**ФРАГМЕНТ СТРАНИЦЫ**

Возникает вопрос, что же дают нам знания об истории дискурса о сексе для прояснения проблемы основных мотивов перехода истории с цивилизованной фазы на технологическую? В этих знаниях содержится ключ к пониманию субъектно-субъективной стороны онтологического восхождения технологии. Удивительнейшим образом этапы становления сексуального и технологического дискурсов и соответствующих им практик развертывались как два взаимообусловленных процесса, пока окончательно не пересеклись в своих апогеях, которые приходятся на одну и ту же историческую эпоху. Этими апогеями являются сексуальная и технологическая революции как свидетельства того максимума, которого в своем «развитии» достигла телесная субстанция.

Фрейд абсолютно прав, когда указывает на эротический характер грядущей информационно-технологической цивилизации, однако эту ее особенность он отождествил со всеобщим метафизическим принципом, а потому не мог не получить весьма ложную метаисторическую модель мира. Однако вернемся к исследованию истории дискурса о сексе. Эта форма дискурса интересует нас не своей феноменальностью, а своими внешними функциями, и даже скорее всего своей функциональной предзаданностью, внесексуальными сферами человеческого бытия.

Несомненно, важнейшим заказчиком на разветвленный дискурс о сексе явилось промышленное производство, которое именно в эту эпоху обрело свое системное качество. Промышленная революция явно нуждалась в таком дискурсивном взрыве, который позволил бы обеспечить неограниченный доступ к человеческим ресурсам. Фуко называет «стерильным парадоксом» ставшее расхожим мнение об отношениях подавления между экономической необходимостью и сексом. Принять этот тезис означало бы пойти наперекор всей экономике, всем дискурсивным «выгодам», которые этот тезис стягивают. «Цензура секса? — вопрошает Фуко и сам же отвечает. — Скорее, была размещена аппаратура для производства дискурсов о сексе, — все большего числа дискурсов, способных функционировать и оказывать действие в самой его экономике»11. Таким образом, промышленная революция нуждалась не только в социальной, но и в сексуальной революции.

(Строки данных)
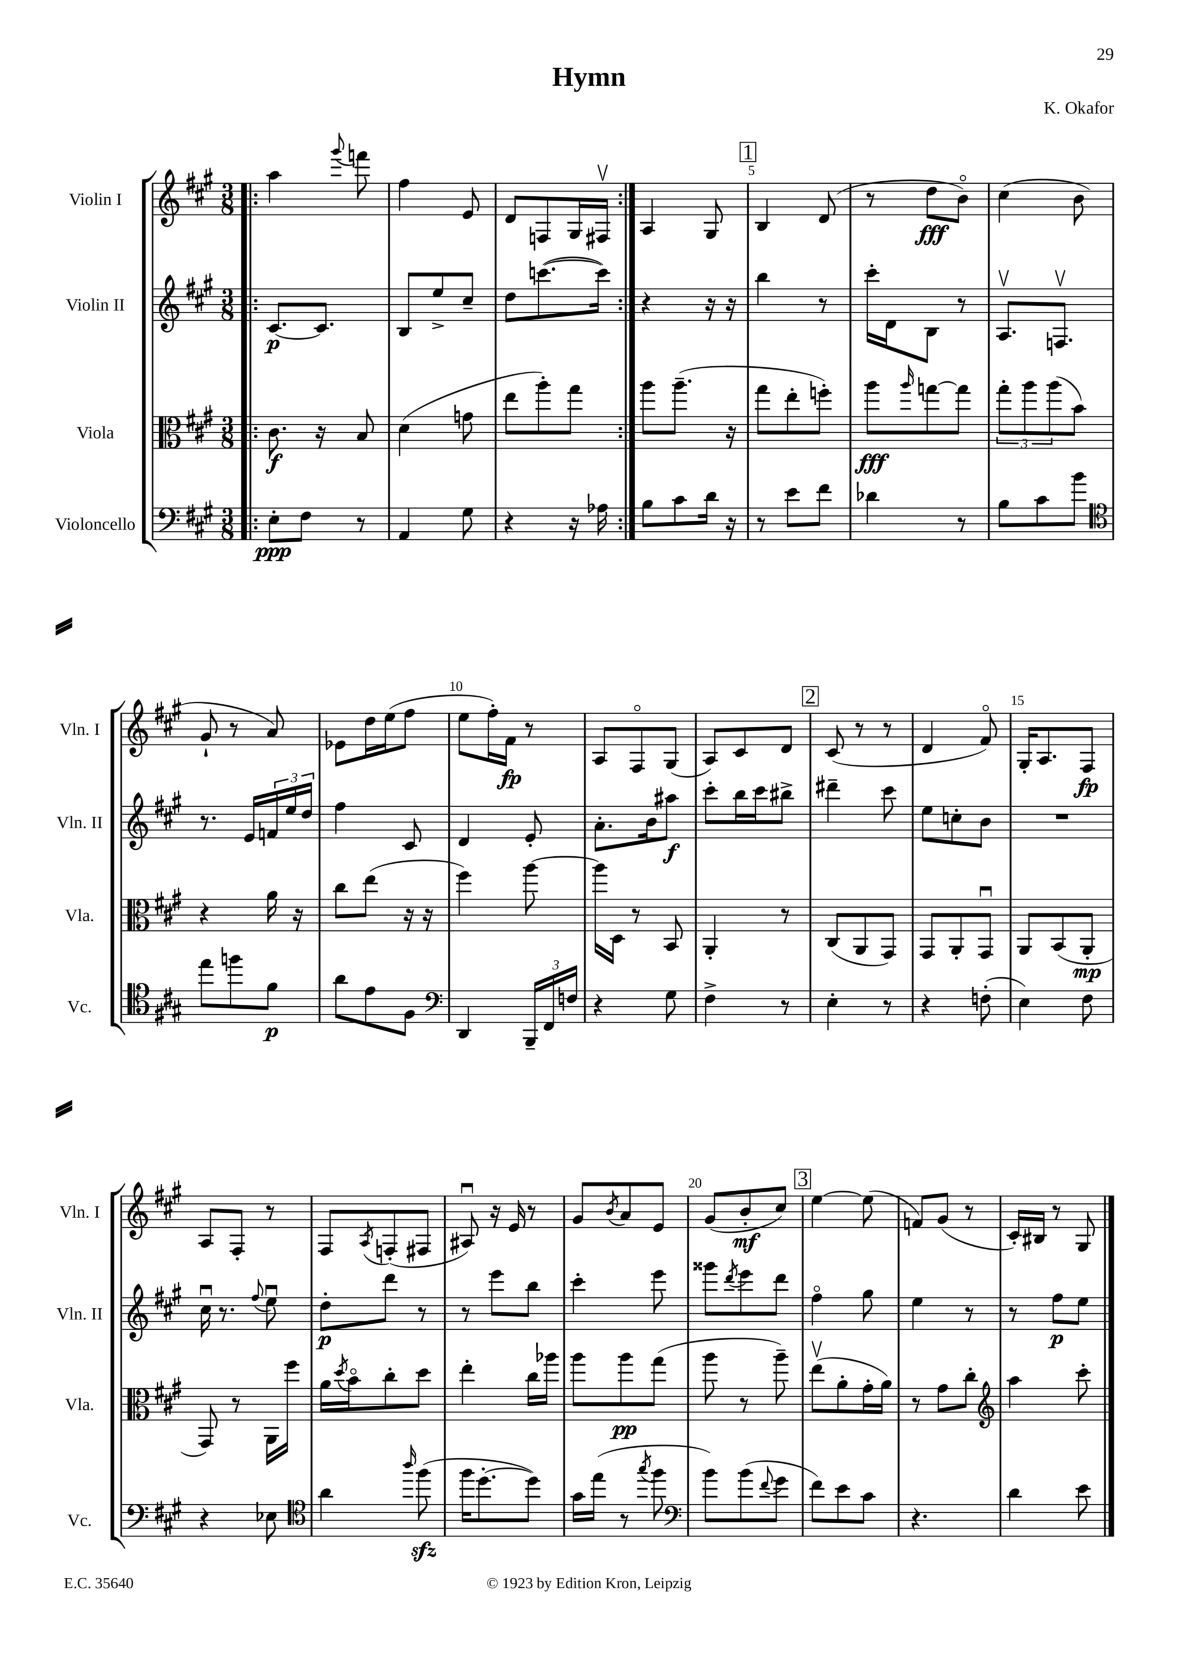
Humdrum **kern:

**kern	**kern	**kern	**kern
*staff4	*staff3	*staff2	*staff1
*clefF4	*clefC3	*clefG2	*clefG2
*k[f#c#g#]	*k[f#c#g#]	*k[f#c#g#]	*k[f#c#g#]
*M3/8	*M3/8	*M3/8	*M3/8
=!|:	=!|:	=!|:	=!|:
8E'\L	8.c#\	[8.c#/L	4aa\
8F#\J	.	.	.
.	16r	8.c#/]J	.
.	.	.	8qqggg#/
8r	8B/	.	8fff\
=	=	=	=
4AA/	(4d\	8B/L	4ff#\
.	.	8ee^/	.
8G#\	8g\	8cc#~/J	8e/
=	=	=	=
4r	8ee\L	8dd\L	8d/L
.	8aa'\)	([8.ccc\	8F/
16r	8gg#\J	.	16G#/L
16A-\	.	16ccc\]Jk)	16F#v/JJ
=:|!	=:|!	=:|!	=:|!
8B\L	8aa\L	4r	4A/
8c#\	(8.aa~\J	.	.
16d\Jk	.	16r	8G#/
16r	16r	16r	.
=	=	=	=
8r	8gg#\L	4bb\	4B/
8e\L	8ee'\	.	.
8f#\J	8ff'\J)	8r	(8d/
=	=	=	=
4d-\	8aa\L	16ccc#'\LL	8r
.	.	16d\J	.
.	16qqaa/	.	.
.	[8gg\	8B\J	8dd\L
8r	8gg\]J	8r	8bo\J)
=	=	=	=
8B\L	12gg#'\L	8.Av/L	(4cc#\
.	12aa\	.	.
8c#\	.	.	.
.	(12aa\	.	.
.	.	8.Fv/J	.
8b\J	8b\J)	.	8b\
=	=	=	=
*clefC4	*	*	*
8ee\L	4r	8.r	8g#`/
8ff\	.	.	8r
.	.	16e/LL	.
8f#\J	16a\	24f/	8a/)
.	.	24ee/	.
.	16r	.	.
.	.	24dd/JJ	.
=	=	=	=
8a\L	8cc#\L	4ff#\	8e-\L
8e\	(8ee\J	.	16dd\L
.	.	.	(16ee\J
8F#\J	16r	8c#/	8ff#\J
.	16r	.	.
=	=	=	=
*clefF4	*	*	*
4DD/	4ff#\)	4d/	8ee\L
.	.	.	16ff#'\L)
.	.	.	16f#\JJ
24BBB~/LL	[8aa\	8e'/	8r
24FF#/	.	.	.
24F/JJ	.	.	.
=	=	=	=
4r	16aa\]LL	8.a'\L	8A/L
.	16D\JJ	.	.
.	8r	.	8F#o/
.	.	16b\k	.
8G#\	8BB/	8aa#\J	(8G#/J
=	=	=	=
4F#^\	4AA'/	8ccc#'\L	8A/L)
.	.	16bb\L	8c#/
.	.	16ccc#\J	.
8r	8r	8bb#^\J	8d/J
=	=	=	=
4E'\	(8C#/L	4ddd#~\	(8c#/
.	8AA/	.	8r
8r	8GG#/J)	8ccc#\	8r
=	=	=	=
4r	8GG#/L	8ee\L	4d/
.	8AA'/	8cc'\	.
(8F'\	8GG#u/J	8b\J	8f#o/)
=	=	=	=
4E\)	8AA/L	4.r	16G#'/LK
.	.	.	8.A/
.	(8BB/	.	.
8F#\	8AA'/J	.	8F#/J
=	=	=	=
4r	8GG#/)	16cc#u\	8A/L
.	.	8.r	.
.	8r	.	8F#'/J
.	.	8qqff#/	.
8E-\	16AA\LL	8eeu\	8r
.	16ff#\JJ	.	.
=	=	=	=
*clefC4	*	*	*
4a\	16a\LL	8dd'\L	8F#/L
.	8qdd/	.	.
.	16bo\J	.	.
.	.	.	8qA/
.	8cc#'\	8ddd\J	(8F'/
16qqaa/	.	.	.
(8ff#\	8dd\J	8r	8F#/J
=	=	=	=
16ff#\LK	4ee'\	8r	8A#u/)
[8.dd'\	.	.	.
.	.	8eee\L	16r
.	.	.	16e/
8dd\]J)	16cc#\LL	8bb\J	8r
.	16aa-\JJ	.	.
=	=	=	=
16g#\LL	8aa\L	4ccc#'\	8g#/L
(16ee\JJ	.	.	.
.	.	.	8qb/
8r	8aa\	.	8a/
8qgg#/	.	.	.
8ff#\	(8gg#\J	8eee\	8e/J
=	=	=	=
*clefF4	*	*	*
8b\L)	8aa\	8ggg##\L	(8g#/L
.	.	8qddd/	.
(8b\	8r	8eee\	8b'/
8qqf#/	.	.	.
8g#\J	8aa~\)	8ddd\J	8cc#/J)
=	=	=	=
8f#\L)	(8eev\L	4ff#o\	[4ee\
8e\	8a'\	.	.
8c#\J	16g#'\L	8gg#\	(8ee\]
.	16a\JJ)	.	.
=	=	=	=
4.r	8r	4ee\	8f/L)
.	8g#\L	.	(8g#/J
.	8cc#'\J	8r	8r
=	=	=	=
*	*clefG2	*	*
4d\	4aa\	8r	16c#'/LL)
.	.	.	16B#/JJ
.	.	8ff#\L	8r
8e\	8ccc#'\	8ee\J	8G#/
==	==	==	==
*-	*-	*-	*-
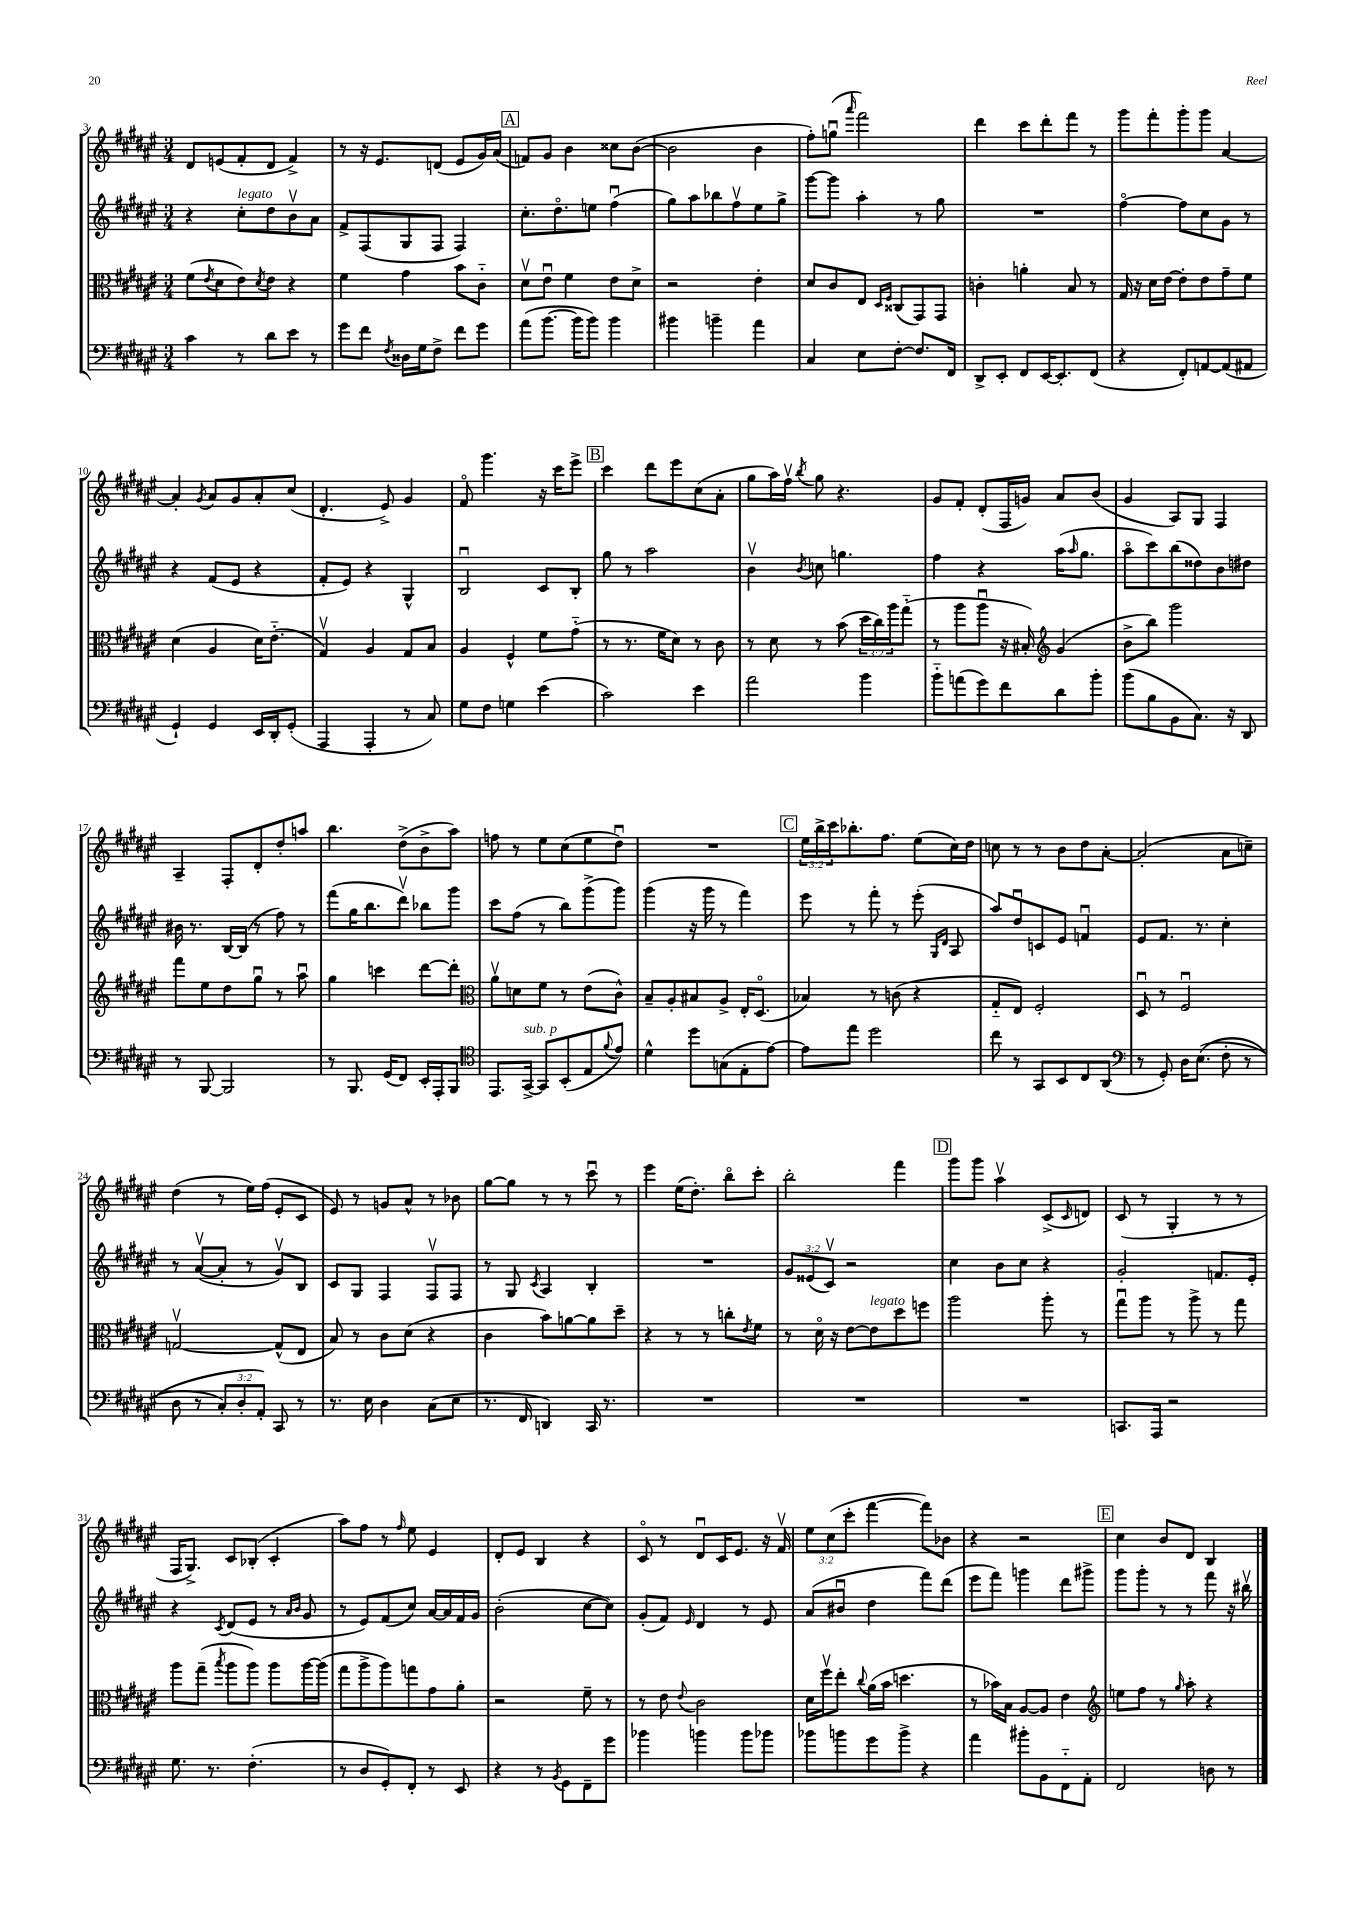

**ЗАДАНИЯ ДЛЯ ВЫПОЛНЕНИЯ**
a: Согласуются ли с фрагментом о дискурсе о сексе утверждения (i) «Фрейд ошибочно отрицал эротический характер грядущей цивилизации», (ii) «Фуко называет „стерильным парадоксом“ мнение об отношениях подавления между экономической необходимостью и сексом» и (iii) «Промышленная революция нуждалась лишь в социальной революции»? Ответьте на каждое «да» или «нет» и приведите решающие слова фрагмента в точной цитате.
b: Допишите продолжение фрагмента о дискурсе о сексе, начиная сразу после его последнего предложения.
Записи взяты из другого источника.

**ОТВЕТЫ ПО ЗАДАНИЯМ**
a:
(i) Нет: «Фрейд абсолютно прав, когда указывает на эротический характер грядущей информационно-технологической цивилизации».
(ii) Да: «Фуко называет «стерильным парадоксом» ставшее расхожим мнение об отношениях подавления между экономической необходимостью и сексом».
(iii) Нет: «промышленная революция нуждалась не только в социальной, но и в сексуальной революции».

b:
Другим заказчиком на дискурс о сексе выступает власть. С падением доминирующей роли социума власть претерпевает существенную метаморфозу, из волющей социальности она превращается в волющую телесность, хотя основная ее природа остается прежней. Воля к власти — концентрированное выражение сил Иного в Сущем. Центр тяжести массированного воздействия на самое «уязвимое место» в экзистенции перемещается с социальной организации на один из функциональных органов человеческой телесности. «Власть, таким образом, взяв на себя заботу о сексуальности, — считает Фуко, — берет на себя обязательство входить в соприкосновение с телами; она ласкает их глазами; она интенсифицирует определенные их области; она электризует поверхности; она драматизирует беспокоящие моменты. Она берет сексуальное тело в охапку»12. Возникает особая форма власти, власти, функционирующей на теле и на сексе. Эта власть, пишет далее Фуко, выступает отнюдь не в форме закона или в качестве последствия действия какого-то определенного запрета. Напротив, она осуществляет свое действие через умножение отдельных форм сексуальности. Она не фиксирует пределы для сексуальности, но она распространяет различные формы сексуальности, следуя за ними по линии бесконечного внедрения. Власть не старается избежать сексуальности, но притягивает ее вариации посредством спиралей, где удовольствие и власть усиливают друг друга; не устанавливает барьеры, но оборудует места максимального насыщения13. Власть становится либидоизной, а либидо — властвующим; экзистенциальный круг оказывается замкнутым на субстанциальное тело в его самом широком метафизическом смысле.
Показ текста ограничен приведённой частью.